Não sendo - como José Bové, o conhecido rosto da actual luta contra o pronto-a-comer planetário - partidário do encerramento puro e simples daqueles espaços que albergam regimentos de Big Macs, Cheeseburguers, Crispy Chicken e outros acepipes com cognomes americanizados e muito ketchup, resisto empenhadamente a entrar em tais sítios e esforço-me sempre que posso por dissuadir os outros de o fazerem. A razão é quádrupla: não se sabe minimamente aquilo que se come, não existe surpresa alguma no acto de comer pois o sabor é sempre o mesmo, engordamos imenso sem nos alimentarmos, e, aspecto assaz chocante, não há sopa. Mas, acima de tudo, deixei de ir a tais sítios por olhá-los como delegações locais de uma mcdonaldização que nos quer matar o prazer da comida saudável, personalizada, e nos tem vindo a marcar os ritmos de vida.

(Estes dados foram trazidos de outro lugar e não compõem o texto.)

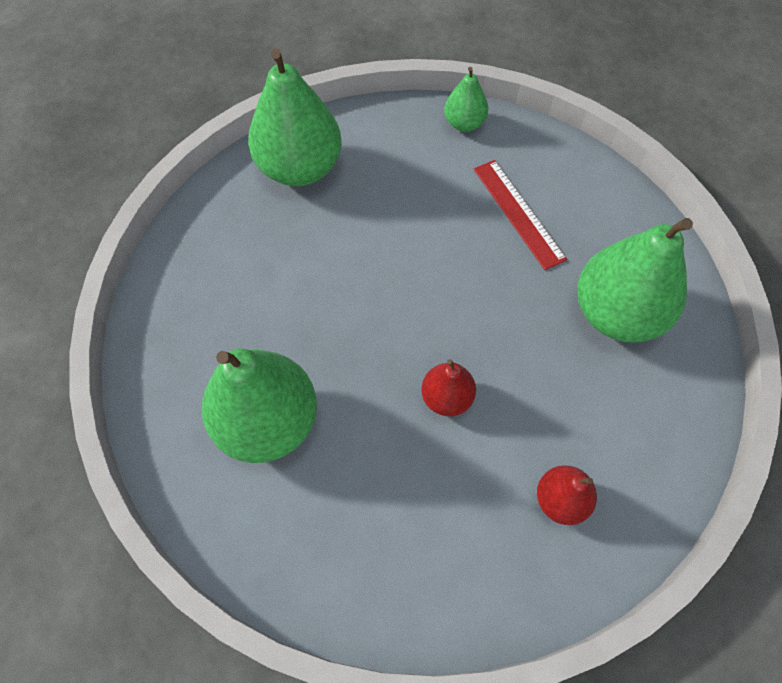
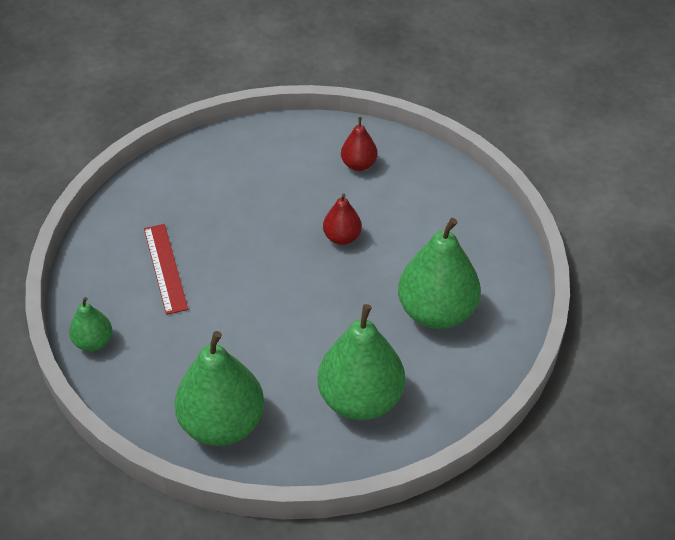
camera: 125 degrees left, 15 degrees down
red ruler [474,160,567,270] -> red ruler turned 45 degrees counterclockwise [144,224,188,315]
green pear [577,218,693,343] -> green pear moved to [318,304,405,420]

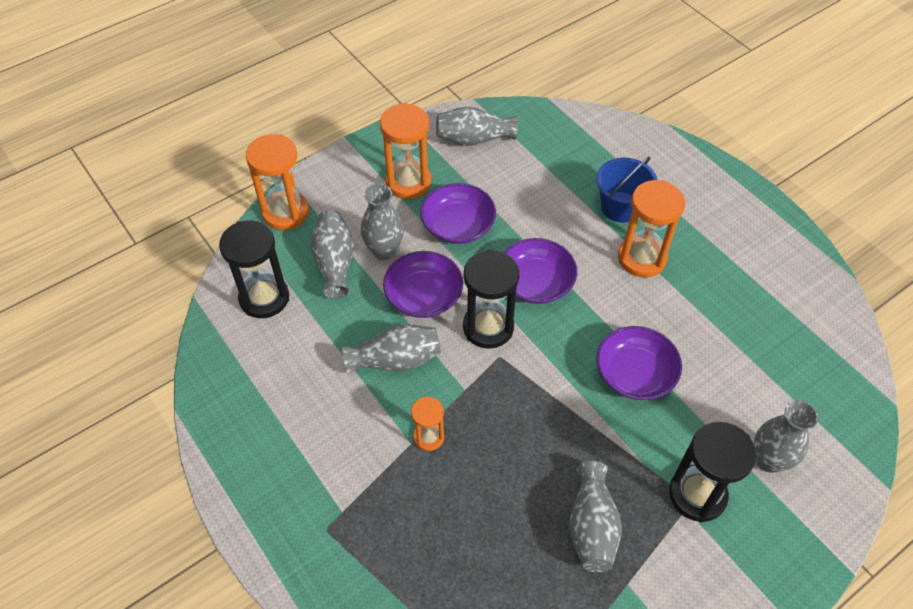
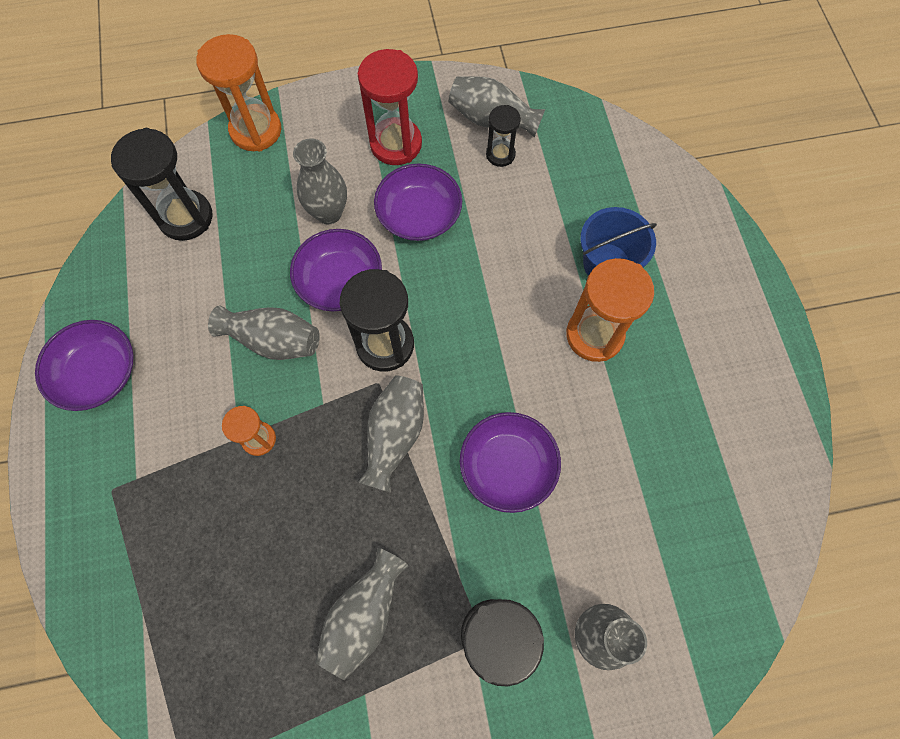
camera: 25 degrees right, 15 degrees up
grey vase [311,210,354,299] -> grey vase moved to [358,375,424,493]
orange hourglass [380,103,431,199] -> red hourglass [358,49,422,165]
purple bowl [504,238,577,304] -> purple bowl moved to [35,320,134,411]
none -> black hourglass [486,105,521,167]

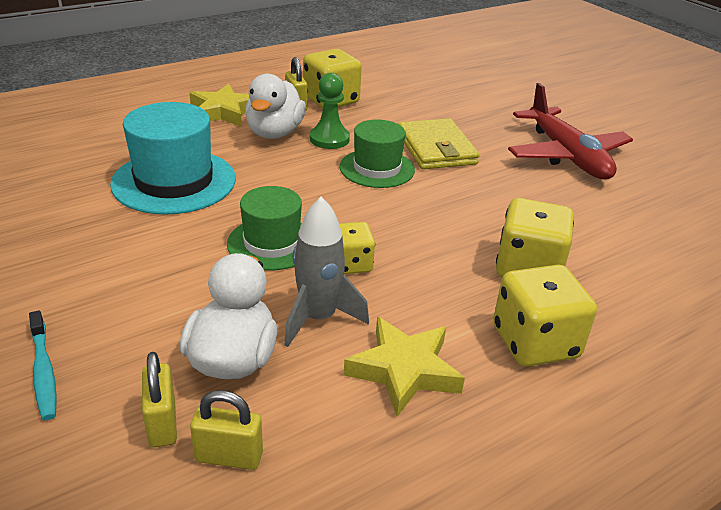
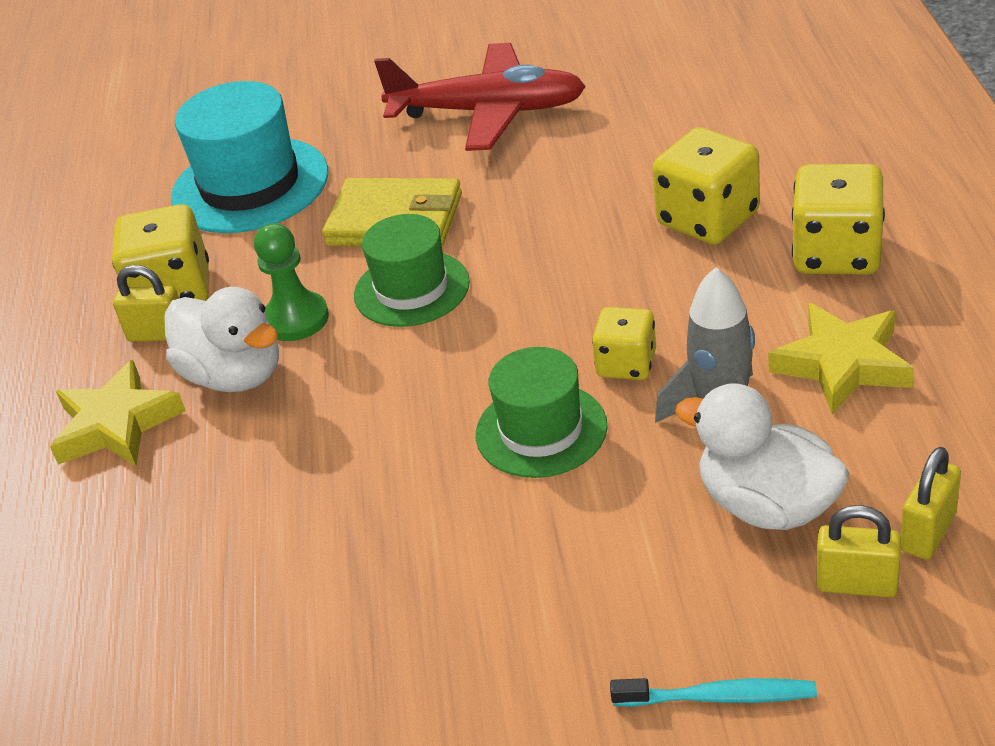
camera: 55 degrees left, 5 degrees up
turquoise hat [110,102,236,215] -> turquoise hat moved to [171,81,328,233]

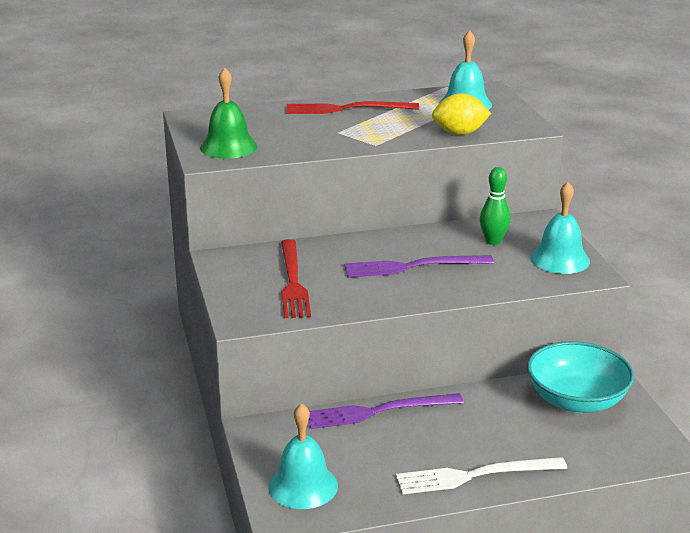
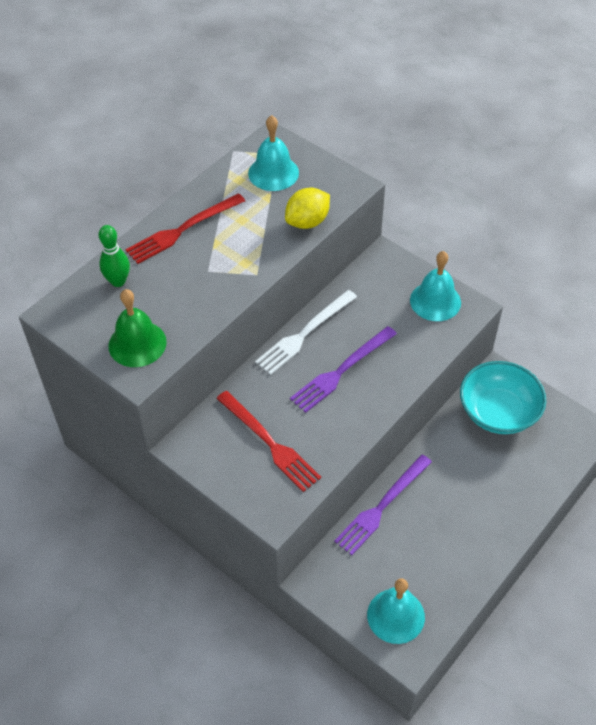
camera: 35 degrees left, 25 degrees up
white fork [396,457,567,494] -> white fork moved to [255,290,357,375]
green bowling pin [480,167,510,245] -> green bowling pin moved to [99,225,130,287]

Por mcdonaldização - termo inventado pelo sociólogo George Ritzer - entende-se o processo de acordo com o qual as cadeias de restaurantes de fast food acabaram, sob vários aspectos, por influenciar diversas áreas da sociedade, como a educação, o trabalho, o divertimento, a política ou mesmo a vida familiar, tanto na América como, de forma crescente, no resto do mundo. Essa influência passa por uma aplicação a esses domínios dos princípios inerentes à organização dos McDonalds: eficiência, cálculo, previsibilidade e controlo. Aspectos que apenas podem ser aplicados organizando todas as actividades de uma forma absolutamente racional e rotineira. Para entendermos melhor a origem da ideia é preciso conhecer a história da McDonald's. Uma história que é contada, porém, de duas maneiras diferentes.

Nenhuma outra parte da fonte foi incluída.